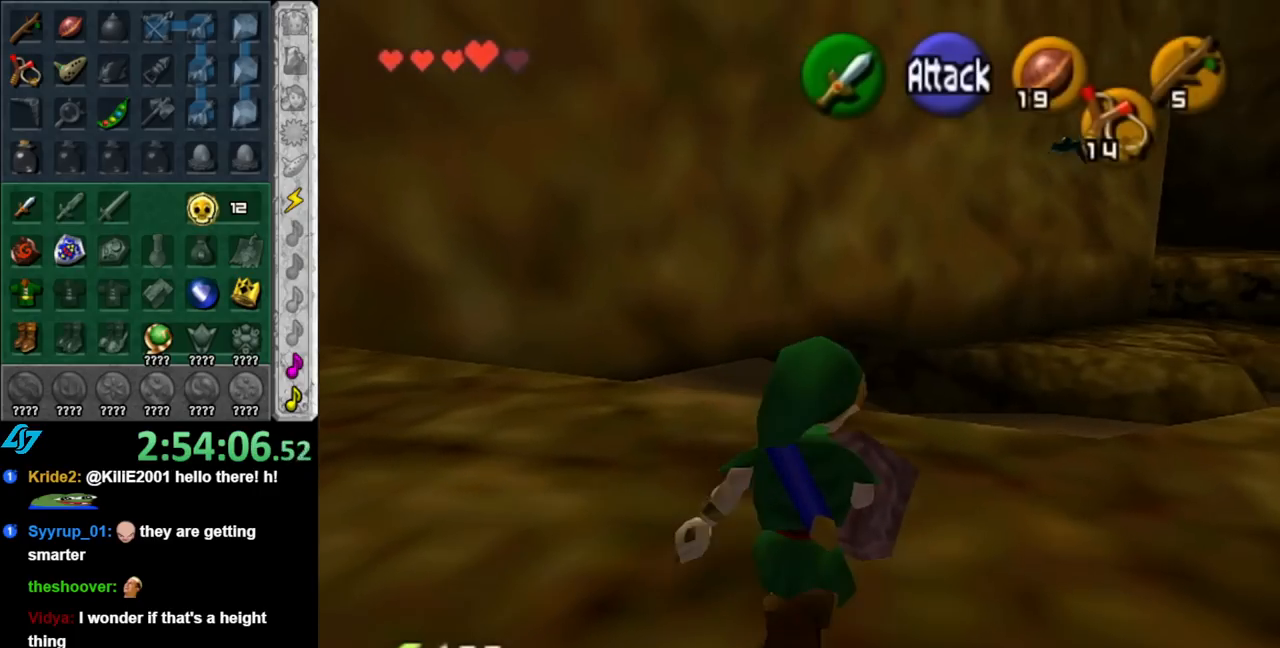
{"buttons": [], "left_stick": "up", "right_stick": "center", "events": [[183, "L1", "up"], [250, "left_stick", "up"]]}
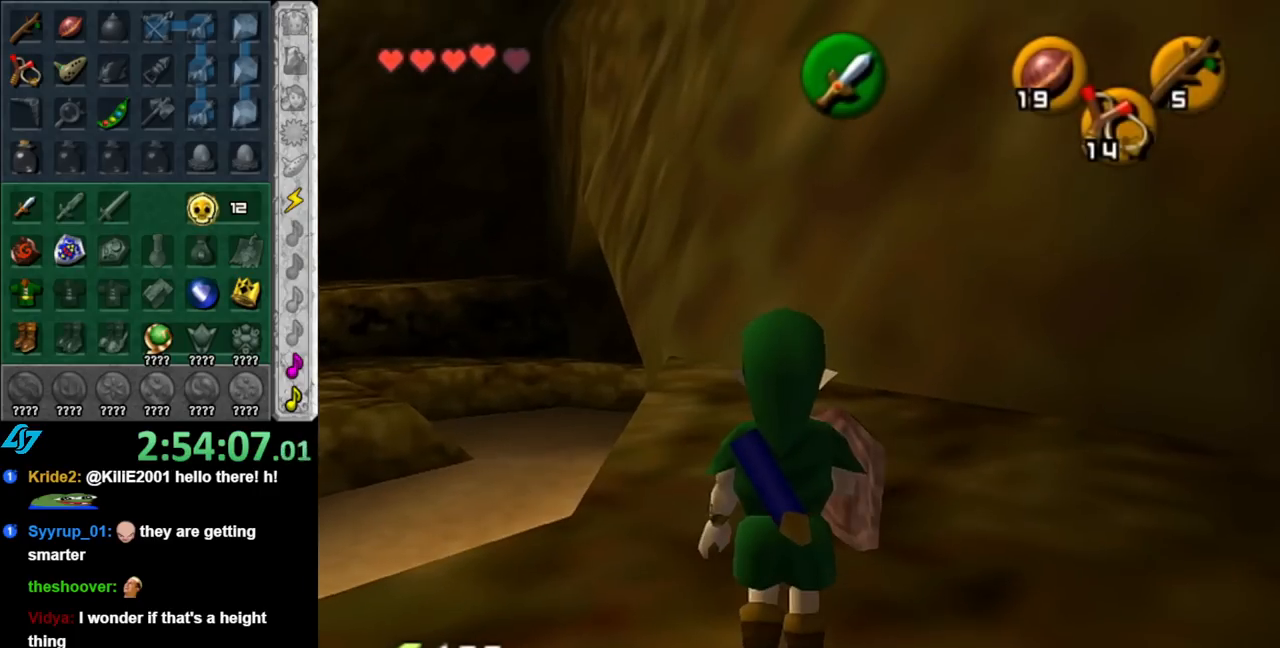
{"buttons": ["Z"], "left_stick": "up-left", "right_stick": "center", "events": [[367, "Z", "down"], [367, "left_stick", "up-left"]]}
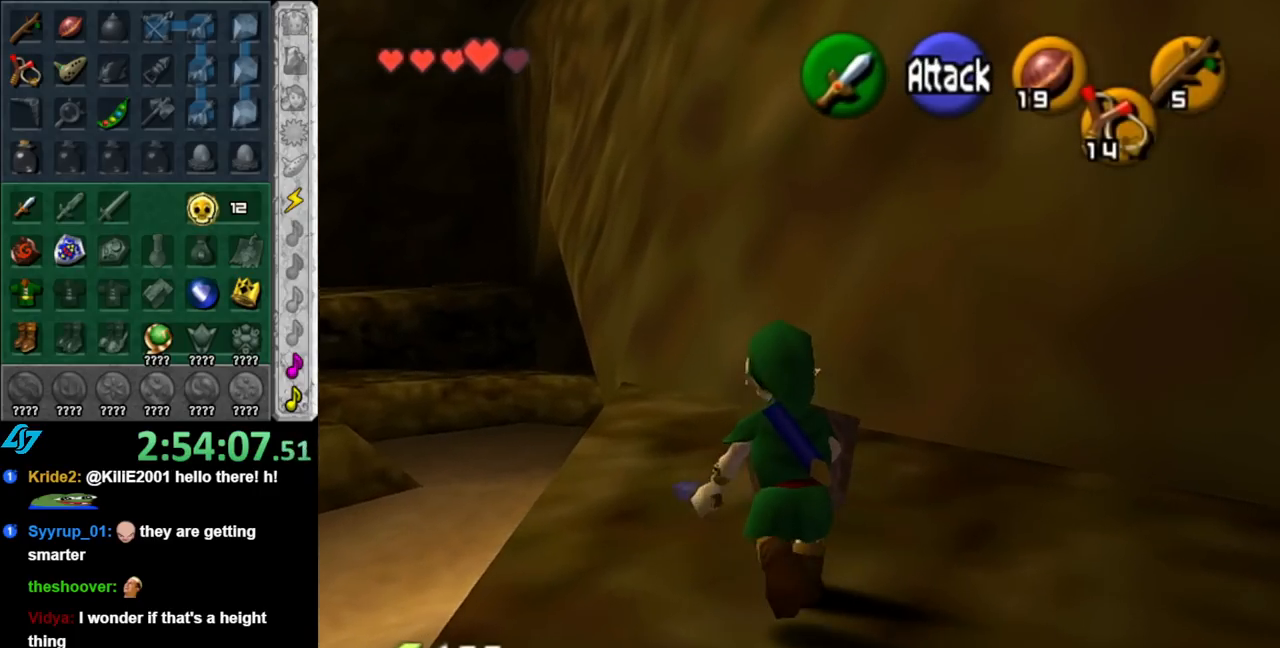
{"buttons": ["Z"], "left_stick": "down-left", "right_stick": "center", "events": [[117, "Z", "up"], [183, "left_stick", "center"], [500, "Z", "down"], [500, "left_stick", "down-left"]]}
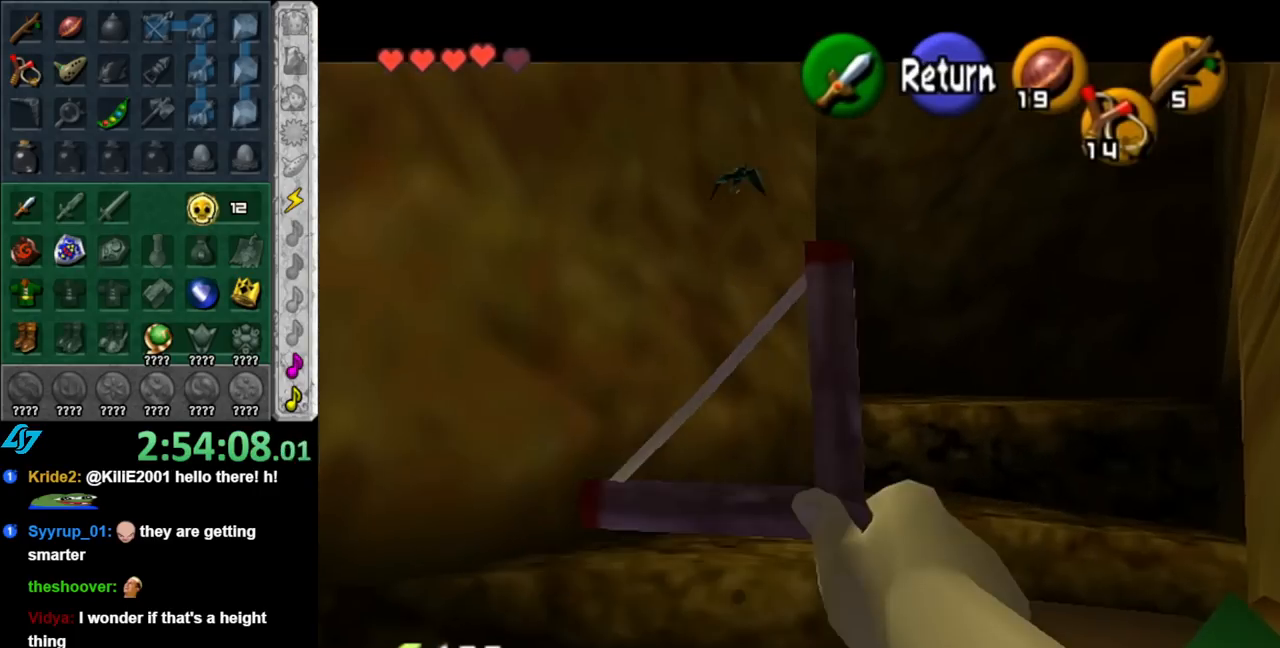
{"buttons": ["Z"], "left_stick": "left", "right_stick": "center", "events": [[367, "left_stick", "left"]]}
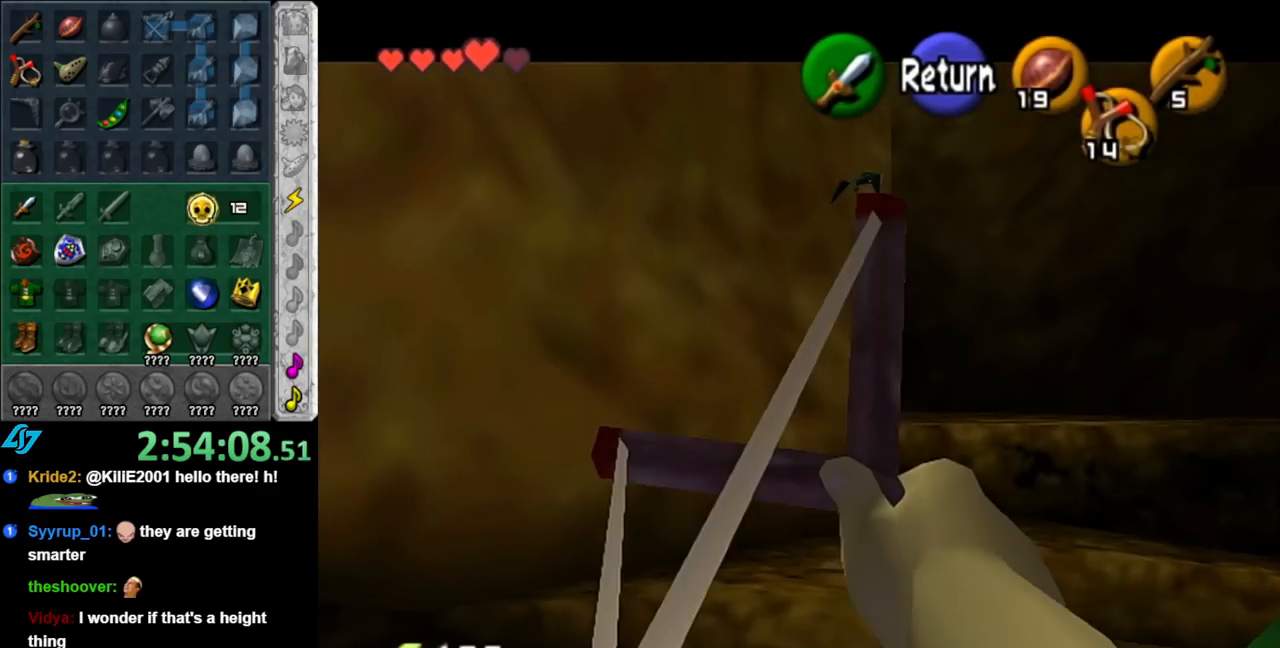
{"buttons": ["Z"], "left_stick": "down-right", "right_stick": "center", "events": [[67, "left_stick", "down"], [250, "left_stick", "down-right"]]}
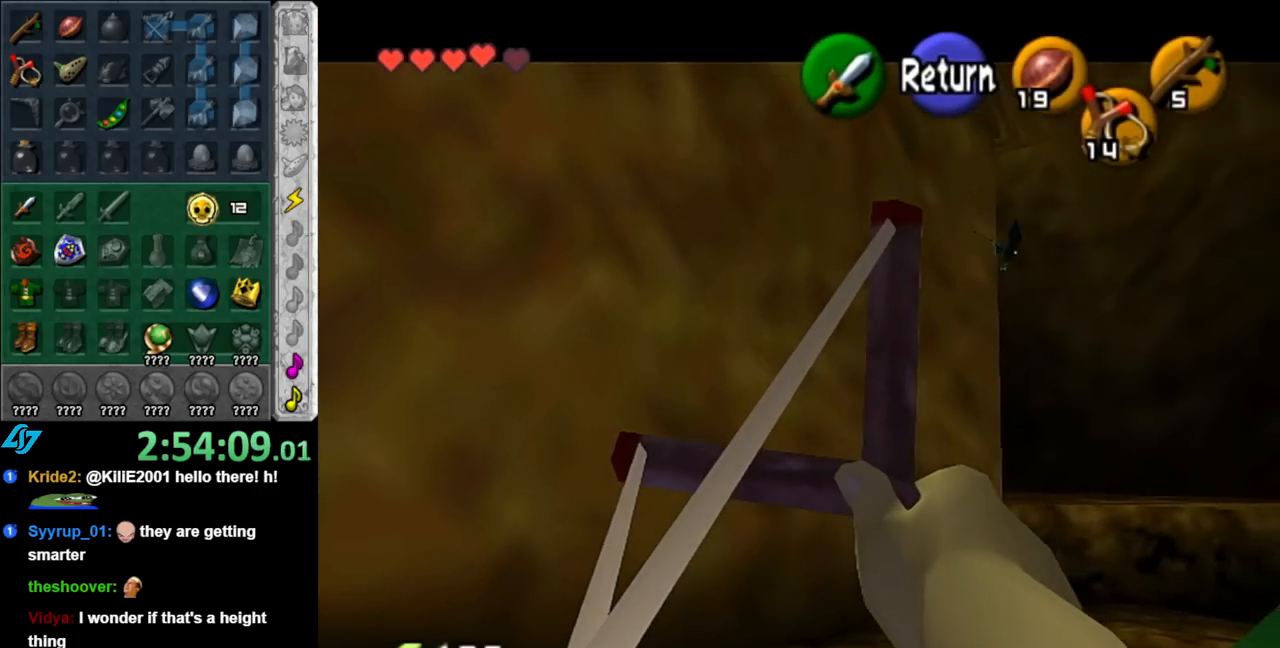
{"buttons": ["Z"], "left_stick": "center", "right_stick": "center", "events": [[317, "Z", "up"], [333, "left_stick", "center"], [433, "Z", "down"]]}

++++++++++++++++++++

● **The task**:
Everything in the data except the pictures needs to be written out exactly.

● **Result of the exercise**:
{"buttons": [], "left_stick": "up", "right_stick": "center", "events": [[183, "L1", "up"], [250, "left_stick", "up"]]}
{"buttons": ["Z"], "left_stick": "up-left", "right_stick": "center", "events": [[367, "Z", "down"], [367, "left_stick", "up-left"]]}
{"buttons": ["Z"], "left_stick": "down-left", "right_stick": "center", "events": [[117, "Z", "up"], [183, "left_stick", "center"], [500, "Z", "down"], [500, "left_stick", "down-left"]]}
{"buttons": ["Z"], "left_stick": "left", "right_stick": "center", "events": [[367, "left_stick", "left"]]}
{"buttons": ["Z"], "left_stick": "down-right", "right_stick": "center", "events": [[67, "left_stick", "down"], [250, "left_stick", "down-right"]]}
{"buttons": ["Z"], "left_stick": "center", "right_stick": "center", "events": [[317, "Z", "up"], [333, "left_stick", "center"], [433, "Z", "down"]]}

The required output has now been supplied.